Free Hawaiian cultural workshops to be offered at Apuakehau in Lahaina
LAHAINA – Every Wednesday, beginning Feb. 5, from 10 a.m. to 1 p.m., free Hawaiian cultural workshops will be held at the new cultural park in Lahaina, Apuakehau.
The park is located across from the Baldwin Home Museum on Front Street.
Apuakehau is newly landscaped with Native Hawaiian plants, trees and three beds of kalo. This area is the former site of the King’s Kalo Patch. The park will open to the public in late January.
Starting Feb. 5, a cordage-making workshop will be held weekly at 10 a.m. This will be a hands-on workshop, and participants can take home the cordage they make.
Kalapana Kollars, cultural director for Lahaina Restoration Foundation, will teach the class.
Without access to metal, ancient Hawaiians perfected the art of cordage for use in all aspects of daily life.
Canoes were lashed together with cordage as were the timbers of their homes.
Fishing nets, lines, traps, string and the netting that provided the foundation for elaborate feather capes are other examples of the extensive use of cordage.
A variety of Native Hawaiian plants and roots were used to make cordage, and each exhibited unique properties.

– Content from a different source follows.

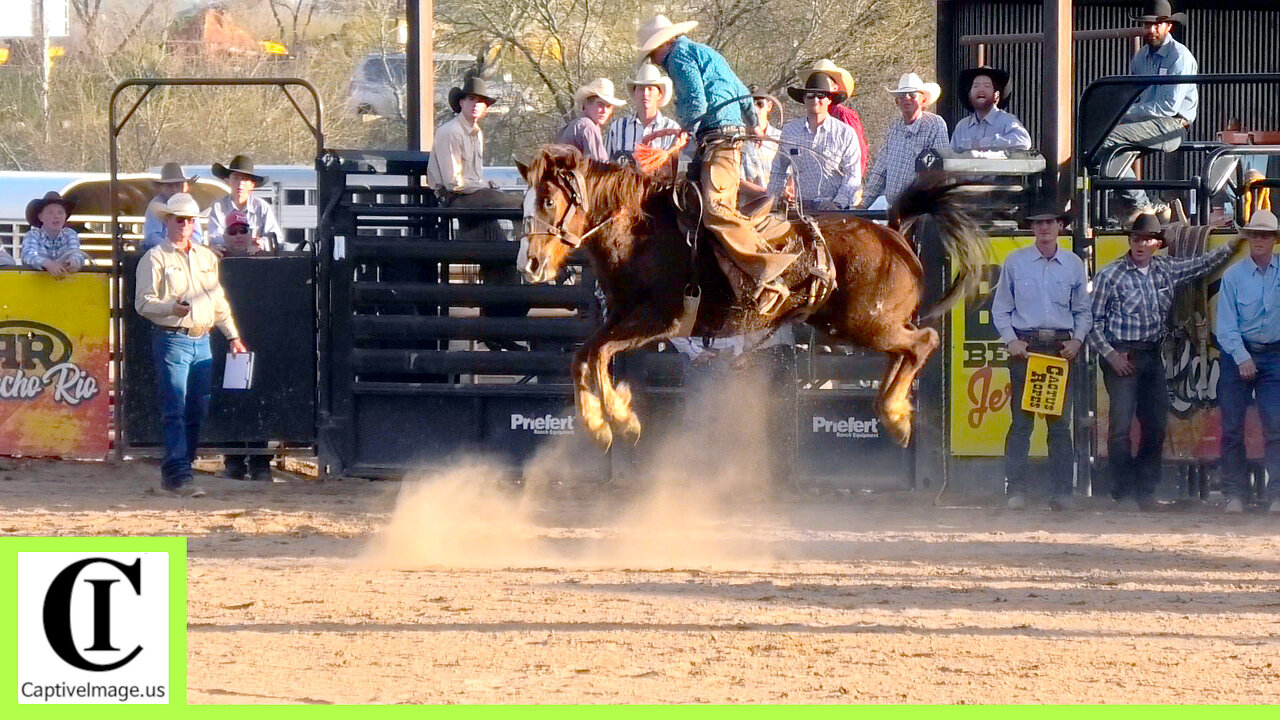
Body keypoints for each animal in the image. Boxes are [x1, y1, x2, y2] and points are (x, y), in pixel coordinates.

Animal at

Coconut sennit was preferred for canoe lashing, because it did not rot in saltwater.
It was discovered that hau cordage was very strong but hala roots made a more elastic cordage.
Beginning at 11:30 a.m., Kollars will conduct a walking tour of the Native Hawaiian plants and trees, including a talk and demonstration about the varieties of kalo growing in the park.
The cordage workshop is limited to 15 people. All materials are provided, and instruction is provided free of charge.